In memory, in the fairy tales read to you before bedtime, sleep
slowly creeps into every story though rosebushes fan & flare
powdery matchsticks around the tower where even sleep's

sleeping & only a man can bless the ending---a kiss---& begin
again :
                             In memory, the fairy tale of bedtimes, the air
of the house you dreamt in drew beneath itself its thousand

black wings & shivered, brief scintillas of its million quills brilliant.
Amid feathery livery, the Prince of the aviary glistened : beak, claw,
wing & jaw---weaponry---the air his parliament, his imagination---

blackbird, jackdaw, rook & crow---jury & jurisdiction of his law
& him impotent still amid it all : your mouth his one sure dream
of sleep. There was no tale in which it had appeared, porcelain

thin---lipped sugar---bowl, a rose at the bottom : your tongue the petal
placed to sweeten the prize. There was no prior pattern to prepare
you : the stricken Prince didn't travel far from his Kingdom; fulfilled

no impossible tasks to gauge his worth; overcame no obstacles
to arrive black famine at the garden of your sleep, O child, listen :
begin again :
                             In memory, in the fairy tale of the wedding bed,

outside the chamber where even sleep was sleeping, feathers gathered
in a crush of air---it was the nightmare of the Aviary Hour, clockless
abyss where time was a song kept choked in the throats of carrion

birds.

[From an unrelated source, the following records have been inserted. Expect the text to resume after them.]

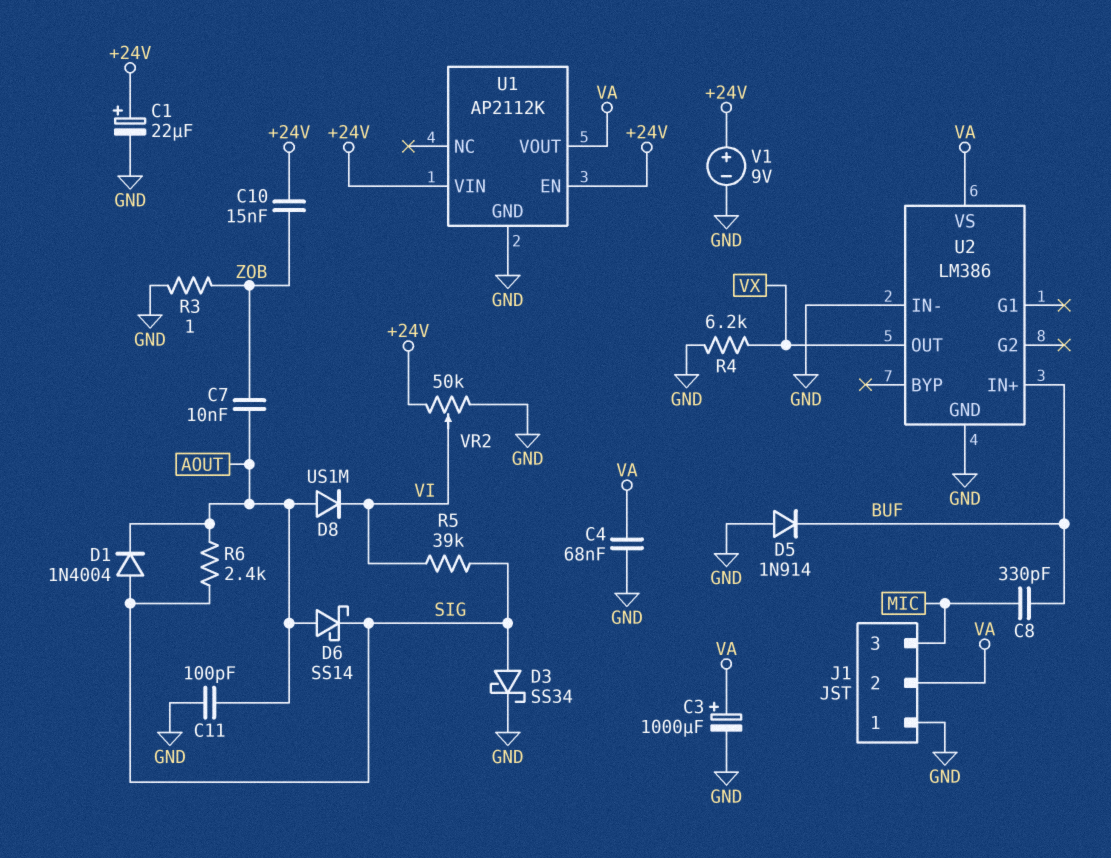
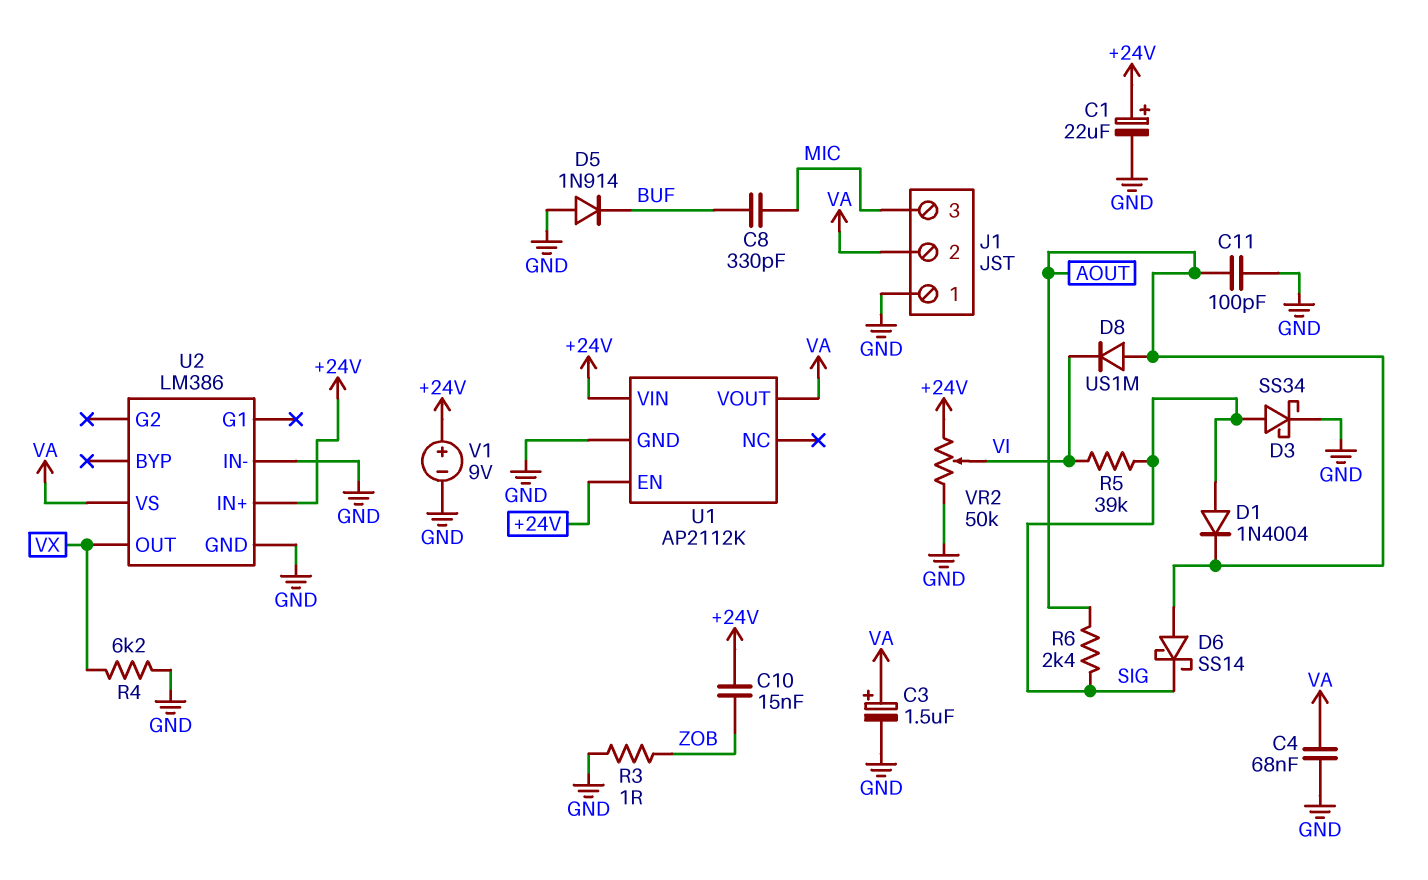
C3: 1000uF (plus VA, minus GND) -> 1.5uF (plus VA, minus GND)
C7: 10nF (AOUT, ZOB) -> none
U2 pin IN+: BUF -> +24V

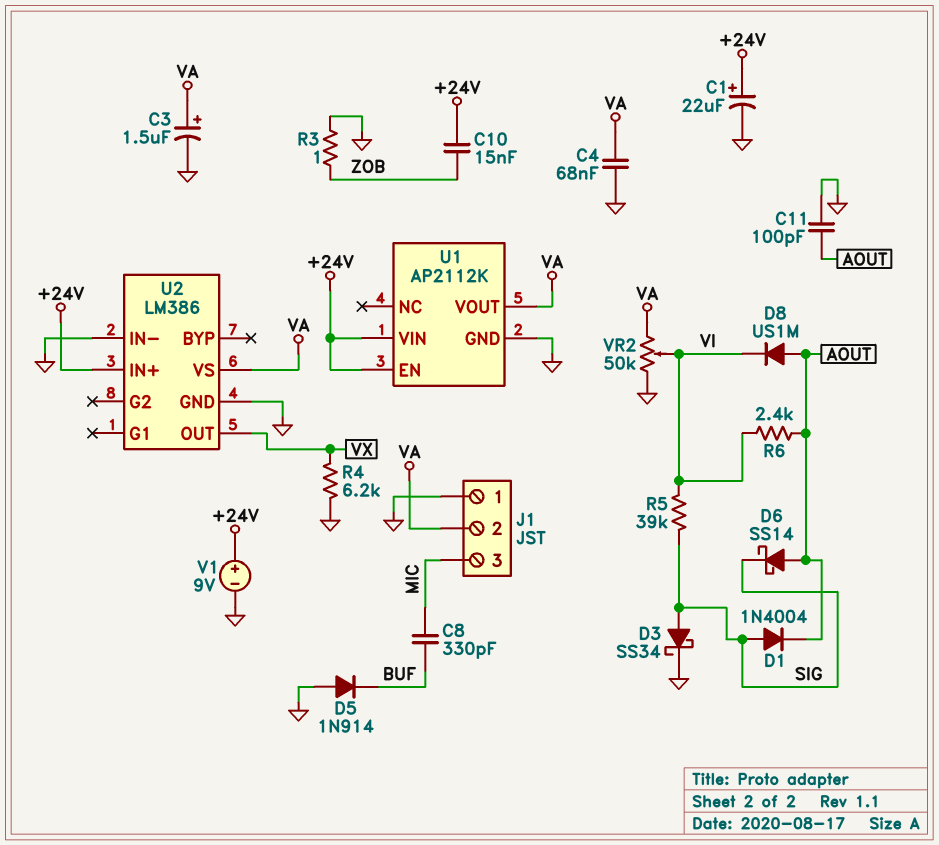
R6: 2.4k (AOUT, SIG) -> 2.4k (AOUT, VI)
VR2: 50k (+24V, GND, wiper VI) -> 50k (GND, VA, wiper VI)

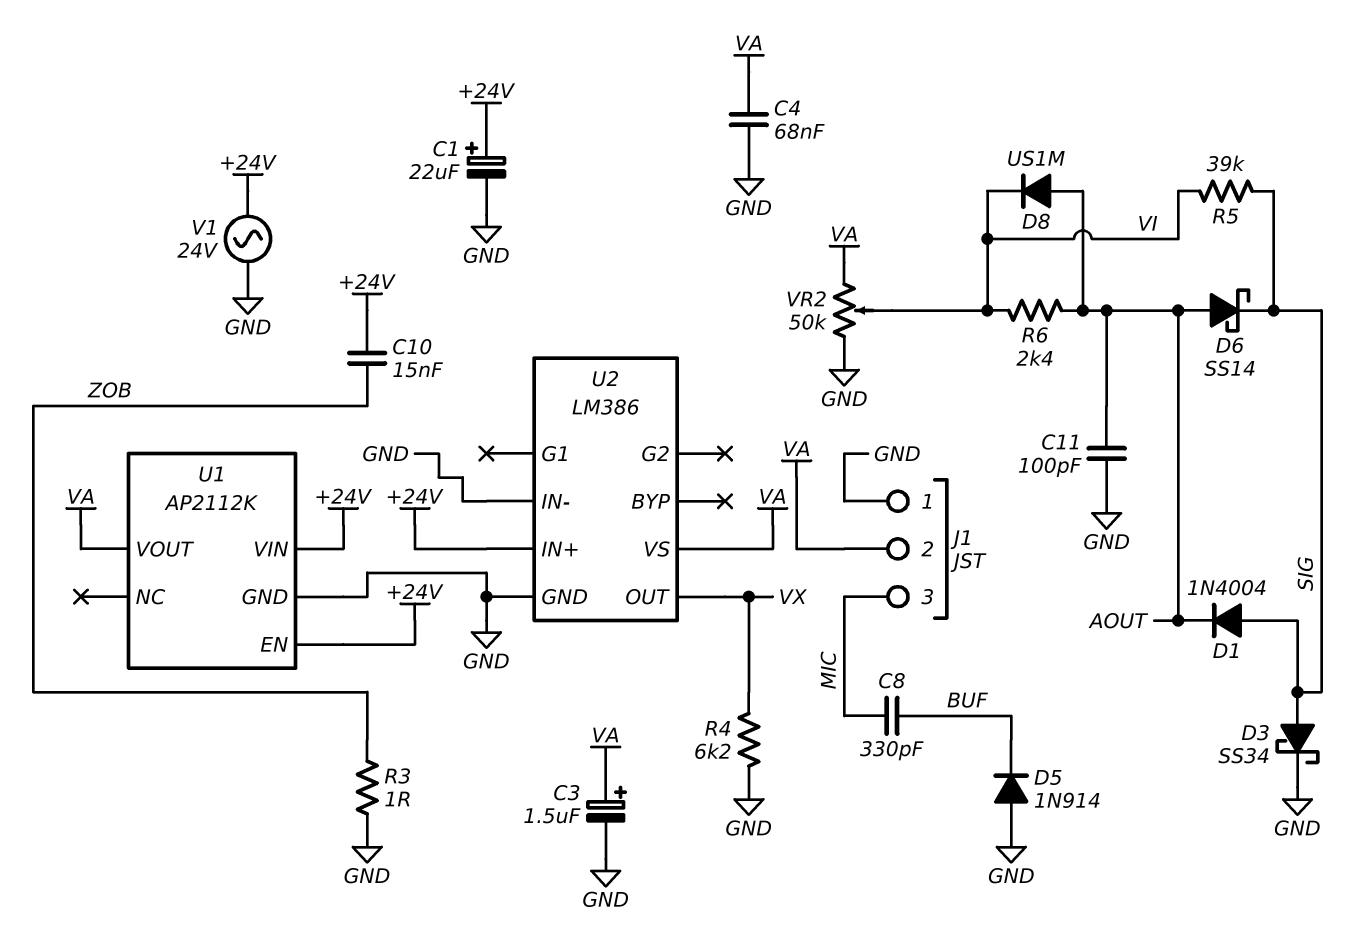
V1: 9V (plus +24V, minus GND) -> AC 24V (+24V, GND)

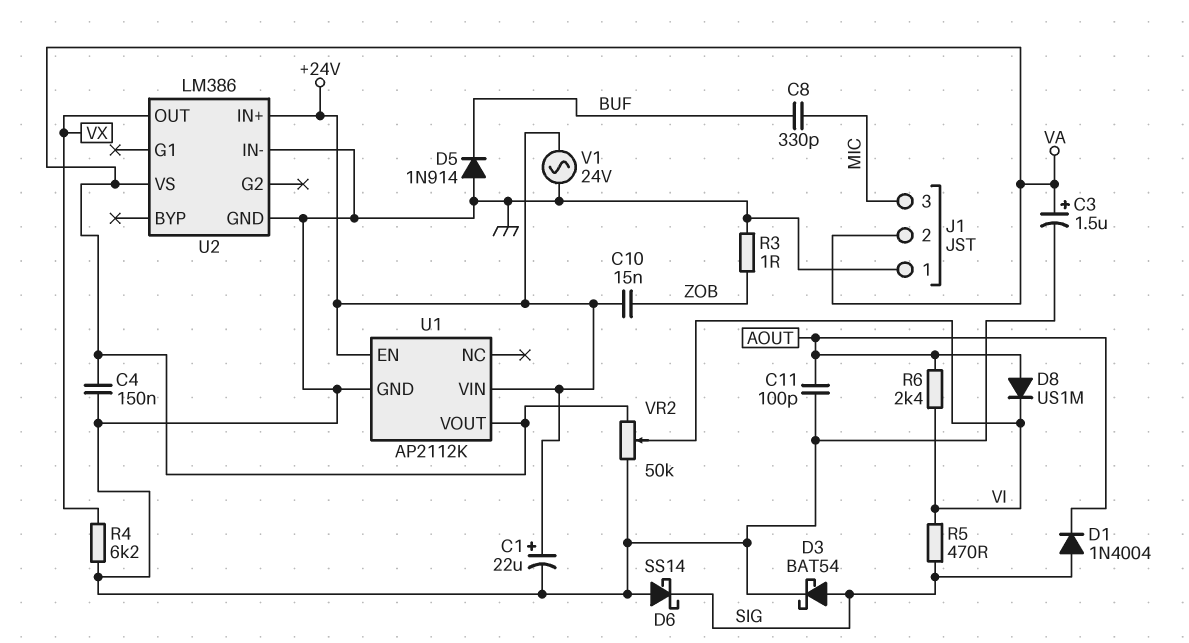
C4: 68nF (GND, VA) -> 150nF (GND, VA)
D3: schottky SS34 (A SIG, K GND) -> schottky BAT54 (A SIG, K GND)
D6: schottky SS14 (A AOUT, K SIG) -> schottky SS14 (A GND, K SIG)
R5: 39k (SIG, VI) -> 470 (SIG, VI)

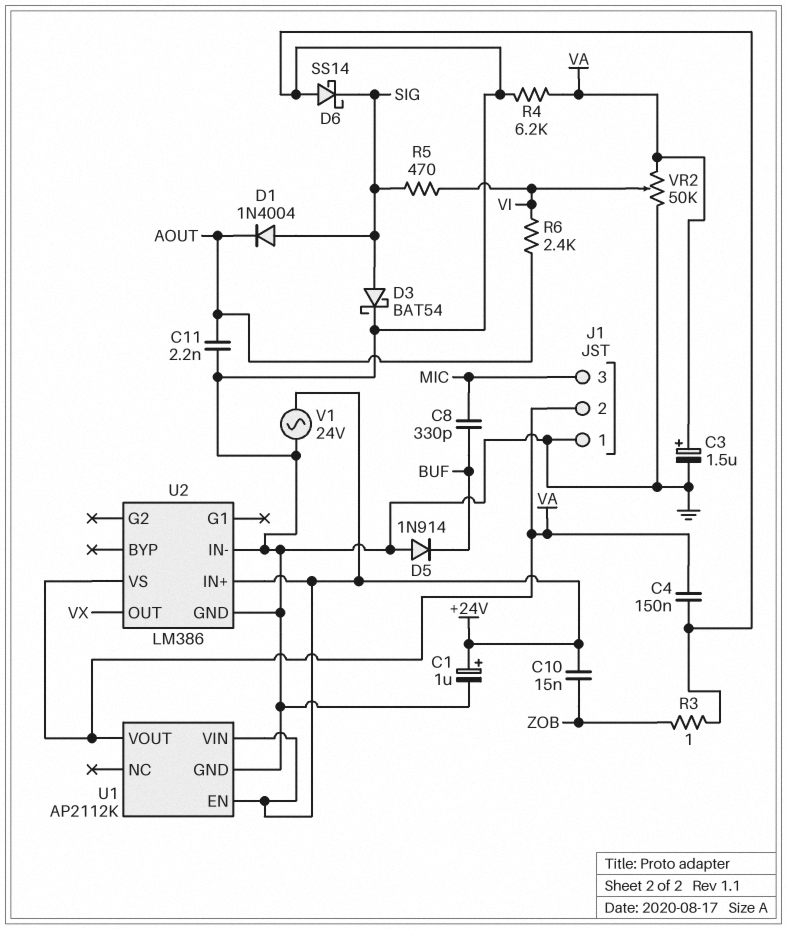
C1: 22uF (plus +24V, minus GND) -> 1uF (plus +24V, minus GND)
C11: 100pF (AOUT, GND) -> 2.2nF (AOUT, GND)
D8: diode US1M (A AOUT, K VI) -> none
R4: 6.2k (GND, VX) -> 6.2k (GND, VA)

There were no witnesses, the others dreaming in the sleep
you all slept : curse of Fathers, of Mothers : family a locked cage
of relation, children bred beneath a pestilent heaven. Your souls'

malaise of stars wept pin---holes of light in an orrery under glass.
In memory, the Aviary Hour, the Prince knelt like any husband
outside the door, like any entitled by law turned the knob, entered

you : once & once & once he put himself inside you until it was dying
to be a body & still it didn't end : a kiss & the birds that were metaphors
undressed themselves & stepped pale from vast black nacre raiments

& were boys, white skin flickering shirtless between branches catch-
as-catch-can, the forest forever this time because at last he'd come
back, shouldering his gun like a Father---Look,
                                                                                                dead boy, did you think

he'd forget you? This is Hell. A tale's told & here remains forever kept
confined to pine forest : listen : down beneath kudzu you dug & hid & god
willing it was the end & still it didn't : this is how death became the body

of a man : down in the dirt his own boy hurt : he buried him inside you
& turned the earth so you couldn't even choose let it end god be done
with me : the butt of his gun come down the one sure mercy you could see.